• Exercise requirements:
Would you please copy exactly the line with "Ausflugsziele" and all lines that follow it in the data below, through the last one?

• The records:
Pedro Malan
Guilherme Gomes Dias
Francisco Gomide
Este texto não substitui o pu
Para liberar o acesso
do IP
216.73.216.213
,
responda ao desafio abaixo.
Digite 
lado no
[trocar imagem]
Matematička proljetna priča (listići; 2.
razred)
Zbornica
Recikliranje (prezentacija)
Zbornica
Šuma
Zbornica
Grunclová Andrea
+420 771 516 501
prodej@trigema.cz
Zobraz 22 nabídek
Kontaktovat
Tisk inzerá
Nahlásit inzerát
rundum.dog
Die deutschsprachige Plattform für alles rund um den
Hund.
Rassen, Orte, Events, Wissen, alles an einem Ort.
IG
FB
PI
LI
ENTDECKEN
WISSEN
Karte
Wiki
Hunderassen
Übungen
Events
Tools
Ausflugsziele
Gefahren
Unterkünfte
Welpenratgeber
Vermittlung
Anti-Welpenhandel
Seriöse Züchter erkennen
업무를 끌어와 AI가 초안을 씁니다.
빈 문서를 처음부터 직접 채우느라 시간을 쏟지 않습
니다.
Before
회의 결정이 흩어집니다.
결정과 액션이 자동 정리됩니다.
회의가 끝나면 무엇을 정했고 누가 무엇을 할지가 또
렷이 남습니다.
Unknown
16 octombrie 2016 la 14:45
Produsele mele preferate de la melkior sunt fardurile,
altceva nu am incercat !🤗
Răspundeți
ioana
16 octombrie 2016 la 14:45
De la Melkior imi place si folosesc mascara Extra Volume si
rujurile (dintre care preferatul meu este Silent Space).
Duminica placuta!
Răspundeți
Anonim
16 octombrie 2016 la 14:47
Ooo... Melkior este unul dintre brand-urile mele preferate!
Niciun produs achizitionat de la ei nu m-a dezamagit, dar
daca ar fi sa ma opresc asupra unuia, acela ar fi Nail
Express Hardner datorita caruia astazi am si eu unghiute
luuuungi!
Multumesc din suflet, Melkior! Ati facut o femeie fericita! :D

• Task output:
Ausflugsziele
Gefahren
Unterkünfte
Welpenratgeber
Vermittlung
Anti-Welpenhandel
Seriöse Züchter erkennen
업무를 끌어와 AI가 초안을 씁니다.
빈 문서를 처음부터 직접 채우느라 시간을 쏟지 않습
니다.
Before
회의 결정이 흩어집니다.
결정과 액션이 자동 정리됩니다.
회의가 끝나면 무엇을 정했고 누가 무엇을 할지가 또
렷이 남습니다.
Unknown
16 octombrie 2016 la 14:45
Produsele mele preferate de la melkior sunt fardurile,
altceva nu am incercat !🤗
Răspundeți
ioana
16 octombrie 2016 la 14:45
De la Melkior imi place si folosesc mascara Extra Volume si
rujurile (dintre care preferatul meu este Silent Space).
Duminica placuta!
Răspundeți
Anonim
16 octombrie 2016 la 14:47
Ooo... Melkior este unul dintre brand-urile mele preferate!
Niciun produs achizitionat de la ei nu m-a dezamagit, dar
daca ar fi sa ma opresc asupra unuia, acela ar fi Nail
Express Hardner datorita caruia astazi am si eu unghiute
luuuungi!
Multumesc din suflet, Melkior! Ati facut o femeie fericita! :D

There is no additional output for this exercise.